■ **TASK INSTRUCTIONS**:
The reply must contain all of the records, unchanged.
━━━━━ RECORDS SUPPLIED ━━━━━
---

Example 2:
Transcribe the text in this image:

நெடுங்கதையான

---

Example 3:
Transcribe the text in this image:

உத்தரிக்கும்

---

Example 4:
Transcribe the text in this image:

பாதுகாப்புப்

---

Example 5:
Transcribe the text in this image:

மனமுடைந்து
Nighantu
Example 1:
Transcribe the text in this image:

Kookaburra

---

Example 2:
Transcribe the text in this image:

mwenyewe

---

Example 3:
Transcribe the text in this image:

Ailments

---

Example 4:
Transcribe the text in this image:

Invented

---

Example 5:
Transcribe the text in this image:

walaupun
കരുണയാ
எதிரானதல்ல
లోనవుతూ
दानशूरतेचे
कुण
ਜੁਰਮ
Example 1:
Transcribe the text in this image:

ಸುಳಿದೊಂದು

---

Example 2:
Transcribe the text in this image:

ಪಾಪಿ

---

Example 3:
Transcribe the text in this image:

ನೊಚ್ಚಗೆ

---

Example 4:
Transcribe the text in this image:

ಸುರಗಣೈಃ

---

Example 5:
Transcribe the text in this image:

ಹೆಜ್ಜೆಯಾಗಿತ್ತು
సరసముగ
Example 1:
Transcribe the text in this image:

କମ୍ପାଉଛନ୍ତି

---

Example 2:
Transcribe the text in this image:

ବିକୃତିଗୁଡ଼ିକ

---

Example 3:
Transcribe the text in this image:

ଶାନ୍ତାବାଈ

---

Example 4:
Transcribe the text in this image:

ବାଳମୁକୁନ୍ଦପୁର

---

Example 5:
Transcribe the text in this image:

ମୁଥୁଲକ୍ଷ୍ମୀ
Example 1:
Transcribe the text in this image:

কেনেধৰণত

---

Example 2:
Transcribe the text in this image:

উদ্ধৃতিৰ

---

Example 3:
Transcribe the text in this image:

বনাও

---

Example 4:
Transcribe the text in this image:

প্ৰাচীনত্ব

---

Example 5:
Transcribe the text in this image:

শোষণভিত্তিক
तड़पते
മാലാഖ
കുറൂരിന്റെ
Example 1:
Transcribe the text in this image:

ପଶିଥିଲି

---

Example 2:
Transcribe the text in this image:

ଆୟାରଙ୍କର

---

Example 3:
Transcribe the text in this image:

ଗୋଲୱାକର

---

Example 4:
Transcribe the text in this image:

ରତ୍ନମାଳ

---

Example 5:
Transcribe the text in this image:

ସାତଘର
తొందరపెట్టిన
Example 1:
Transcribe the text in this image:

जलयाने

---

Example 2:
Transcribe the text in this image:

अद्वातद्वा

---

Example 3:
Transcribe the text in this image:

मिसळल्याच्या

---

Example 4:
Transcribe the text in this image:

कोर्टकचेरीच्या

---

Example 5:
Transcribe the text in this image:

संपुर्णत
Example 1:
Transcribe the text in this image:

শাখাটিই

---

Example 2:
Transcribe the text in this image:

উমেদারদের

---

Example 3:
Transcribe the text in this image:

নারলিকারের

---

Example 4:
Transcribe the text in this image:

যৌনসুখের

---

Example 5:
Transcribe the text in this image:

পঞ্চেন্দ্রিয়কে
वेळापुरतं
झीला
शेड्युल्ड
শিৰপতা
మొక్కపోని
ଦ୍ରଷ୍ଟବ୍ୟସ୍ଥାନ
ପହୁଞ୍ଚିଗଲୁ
━━━━━
■ **OUTPUT FOR THIS TASK**:
---

Example 2:
Transcribe the text in this image:

நெடுங்கதையான

---

Example 3:
Transcribe the text in this image:

உத்தரிக்கும்

---

Example 4:
Transcribe the text in this image:

பாதுகாப்புப்

---

Example 5:
Transcribe the text in this image:

மனமுடைந்து
Nighantu
Example 1:
Transcribe the text in this image:

Kookaburra

---

Example 2:
Transcribe the text in this image:

mwenyewe

---

Example 3:
Transcribe the text in this image:

Ailments

---

Example 4:
Transcribe the text in this image:

Invented

---

Example 5:
Transcribe the text in this image:

walaupun
കരുണയാ
எதிரானதல்ல
లోనవుతూ
दानशूरतेचे
कुण
ਜੁਰਮ
Example 1:
Transcribe the text in this image:

ಸುಳಿದೊಂದು

---

Example 2:
Transcribe the text in this image:

ಪಾಪಿ

---

Example 3:
Transcribe the text in this image:

ನೊಚ್ಚಗೆ

---

Example 4:
Transcribe the text in this image:

ಸುರಗಣೈಃ

---

Example 5:
Transcribe the text in this image:

ಹೆಜ್ಜೆಯಾಗಿತ್ತು
సరసముగ
Example 1:
Transcribe the text in this image:

କମ୍ପାଉଛନ୍ତି

---

Example 2:
Transcribe the text in this image:

ବିକୃତିଗୁଡ଼ିକ

---

Example 3:
Transcribe the text in this image:

ଶାନ୍ତାବାଈ

---

Example 4:
Transcribe the text in this image:

ବାଳମୁକୁନ୍ଦପୁର

---

Example 5:
Transcribe the text in this image:

ମୁଥୁଲକ୍ଷ୍ମୀ
Example 1:
Transcribe the text in this image:

কেনেধৰণত

---

Example 2:
Transcribe the text in this image:

উদ্ধৃতিৰ

---

Example 3:
Transcribe the text in this image:

বনাও

---

Example 4:
Transcribe the text in this image:

প্ৰাচীনত্ব

---

Example 5:
Transcribe the text in this image:

শোষণভিত্তিক
तड़पते
മാലാഖ
കുറൂരിന്റെ
Example 1:
Transcribe the text in this image:

ପଶିଥିଲି

---

Example 2:
Transcribe the text in this image:

ଆୟାରଙ୍କର

---

Example 3:
Transcribe the text in this image:

ଗୋଲୱାକର

---

Example 4:
Transcribe the text in this image:

ରତ୍ନମାଳ

---

Example 5:
Transcribe the text in this image:

ସାତଘର
తొందరపెట్టిన
Example 1:
Transcribe the text in this image:

जलयाने

---

Example 2:
Transcribe the text in this image:

अद्वातद्वा

---

Example 3:
Transcribe the text in this image:

मिसळल्याच्या

---

Example 4:
Transcribe the text in this image:

कोर्टकचेरीच्या

---

Example 5:
Transcribe the text in this image:

संपुर्णत
Example 1:
Transcribe the text in this image:

শাখাটিই

---

Example 2:
Transcribe the text in this image:

উমেদারদের

---

Example 3:
Transcribe the text in this image:

নারলিকারের

---

Example 4:
Transcribe the text in this image:

যৌনসুখের

---

Example 5:
Transcribe the text in this image:

পঞ্চেন্দ্রিয়কে
वेळापुरतं
झीला
शेड्युल्ड
শিৰপতা
మొక్కపోని
ଦ୍ରଷ୍ଟବ୍ୟସ୍ଥାନ
ପହୁଞ୍ଚିଗଲୁ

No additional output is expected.